Arkadaşımla sohbet ederken onun da, benim gibi aylardır işsiz olduğunu öğrendim. Arkadaşıma Tuzla’da bir fabrikanın işçi aldığını söyledim ve işe başvurmak için benimle gelmesini teklif ettim. Fabrikanın koşullarını anlattıktan sonra arkadaşımın fikrini sordum. Aldığım yanıt, “Hangi banka? Maaşlar hangi bankaya yatırılıyor?” oldu. Koşulları, maaşı veya mesai saatini sormayıp hangi bankaya maaşların yatırıldığını sorması ilginçti. Neden özellikle bunu sorduğunu anlamadım.
“Ne yapayım? Bankalardan ve kredi kartı faizleri ödemekten bıktım” yanıtını aldım. O an “ne ilgisi var?” diye düşünürken aklıma cüzdanımdaki 5 ATM kartı ve bir de kredi kartı geldi. Kendi kendime bu kartlara nereden bulaştığımı sordum. Kartımın birini 2009 yılında çalıştığım fabrikanın maaşımı yatırması için vermişlerdi. İkinci kartım ise, askere gittiğimde 3 ay boyunca alacağım aylık 25 lira maaşın hesabıma yatırılması için askeriye tarafından çıkartıldı. Üçüncü ve dördüncü kartım da çalıştığım diğer fabrikalardan verildi. Ayrıca 2 yıl önce çalıştığım bir fabrikadan verilen bir kartım daha var. Ben buna işçiyi ve işsizi tuzağa düşüren kart diyorum. Banka, bu karta 500 lira ek hesap vererek sözde size avantaj sağladığını söylüyor. Bunun bir dezavantaj olduğunu ise, borcumuzun üstüne binen faizlerden anlıyoruz.

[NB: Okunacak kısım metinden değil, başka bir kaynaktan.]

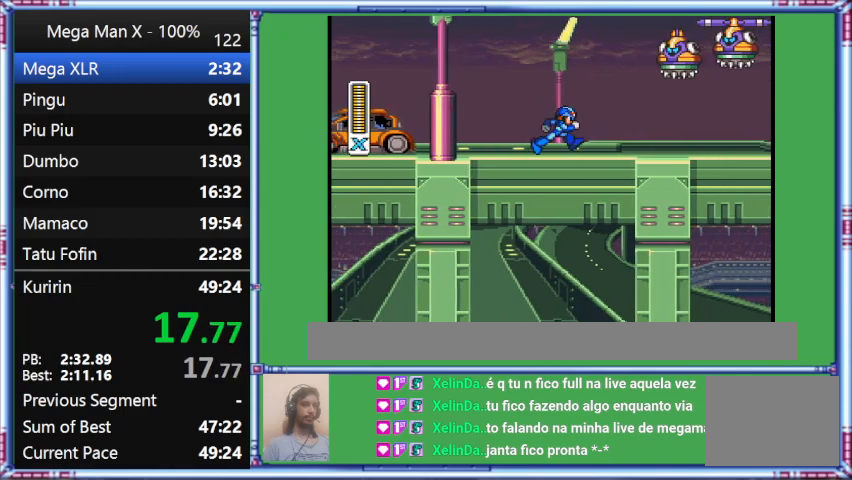
{"buttons": ["Y", "DPAD_RIGHT"], "events": []}
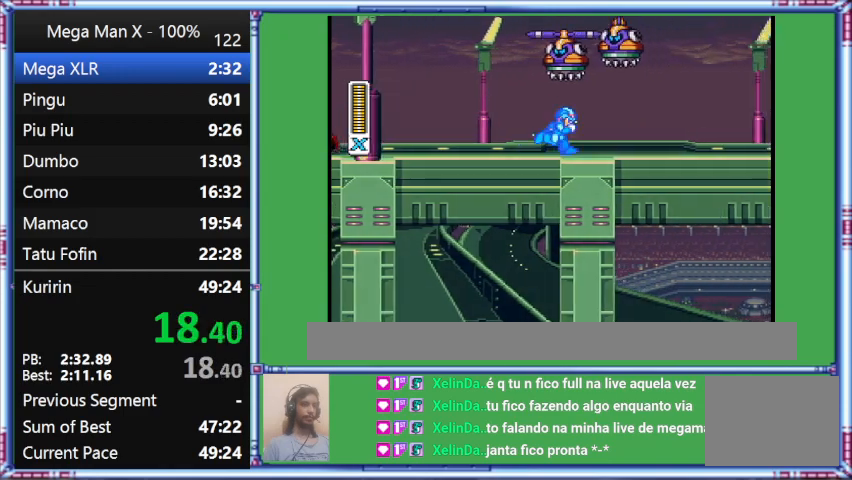
{"buttons": ["Y", "DPAD_RIGHT"], "events": []}
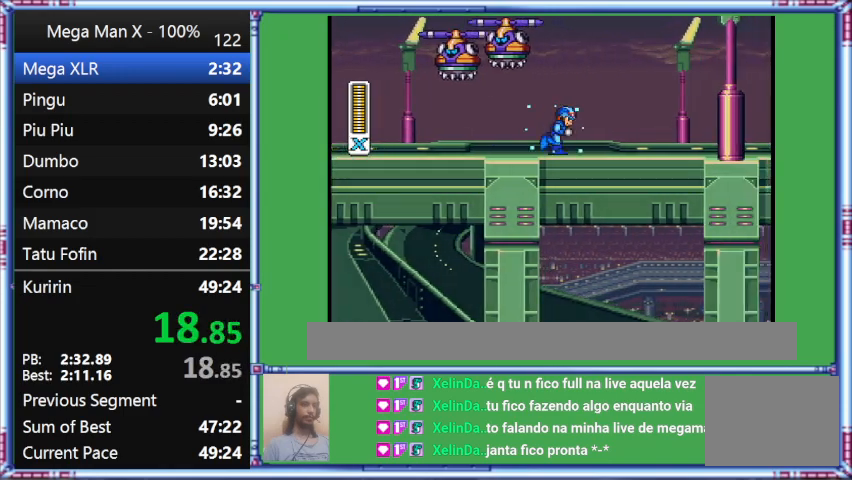
{"buttons": ["Y", "DPAD_RIGHT"], "events": []}
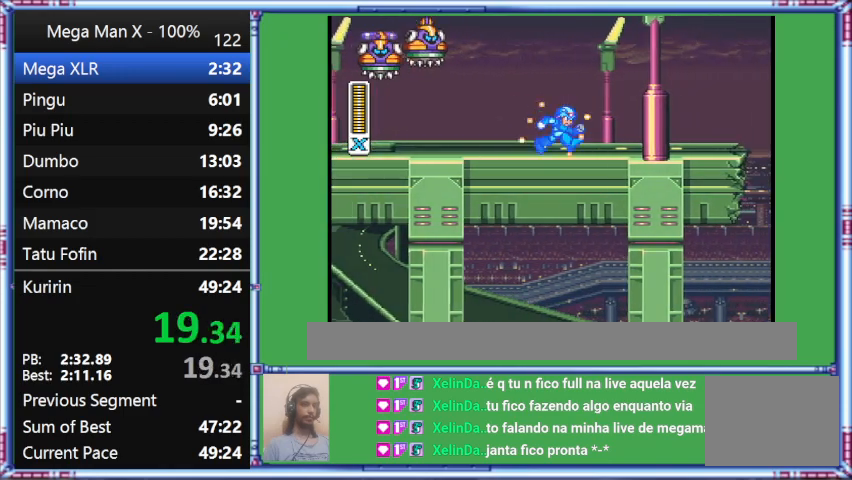
{"buttons": ["Y", "DPAD_RIGHT"], "events": []}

Hani bir atasözümüz vardır ya “borç yiğidin kamçısıdır” diye, ben ona artık, “kredi kartı işçilerin kamçısıdır” diyorum. Son kartım ise benim kendi isteğimle çıkarttığım bir kart. İşsiz kaldığımda parasız kalmamak için kenara üç beş kuruş bir şey koyayım diye aldığım karttan bahsediyorum. Günlük ihtiyaçlarımızdan kısarak, hesabıma üç beş kuruş yatırırım diye hesap kartı çıkartmıştım. Ne yazık ki asgari ücrete yapılan komik zammın yanında, elektriğe, suya, doğal gaza gelen zamlar yüzünden bıraktım hesabıma para yatırmayı, cebimde ay sonuna kadar para kalmıyor!

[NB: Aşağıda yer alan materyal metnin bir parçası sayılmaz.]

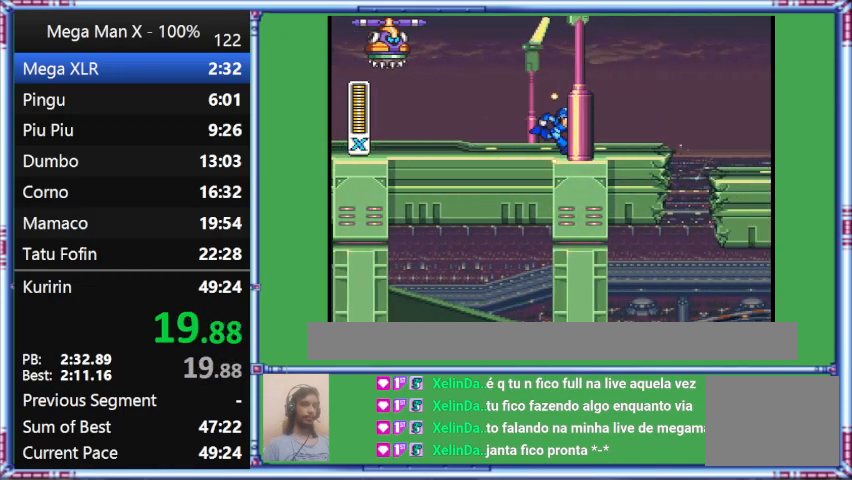
{"buttons": ["Y", "DPAD_RIGHT"], "events": []}
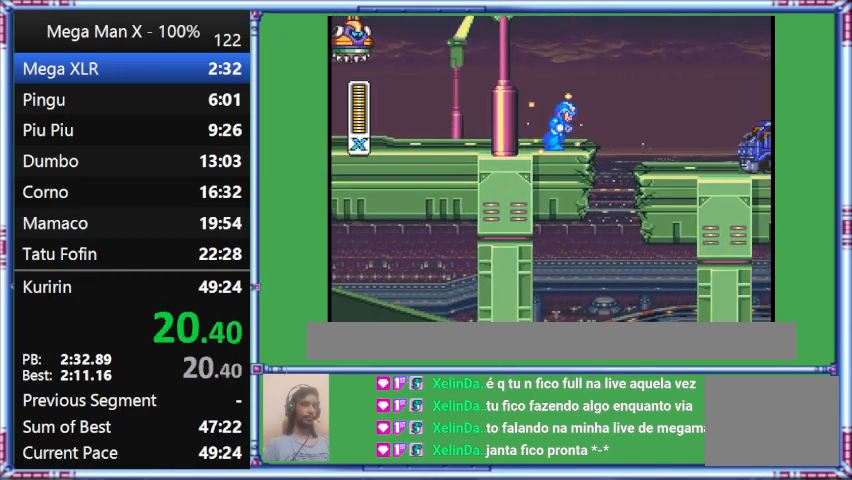
{"buttons": ["Y", "DPAD_RIGHT"], "events": []}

2008’de 104 milyon kredi kartı kullanıcısı bulunurken, şu an 144 milyon kredi kartı kullanıcısının olması durumumuzu gözler önüne seriyor. Türkiye nüfusu 75 milyonken, kredi kartı kullanıcısının bunun yaklaşık iki katı olmasının sebebi tam da yukarda bahsettiğim gibi neredeyse herkesin cebinde 2 veya 3 hatta daha fazla kredi kartı bulunmasından kaynaklıdır. Bizler ay sonunu getirebilmek için kredi kartı batağına sürükleniyoruz. Bu bataklıktan kurtulmamızın yolu, asgari ücreti temel ihtiyaçlarımızı karşılayacak seviyeye getirebilmek için mücadele etmektir!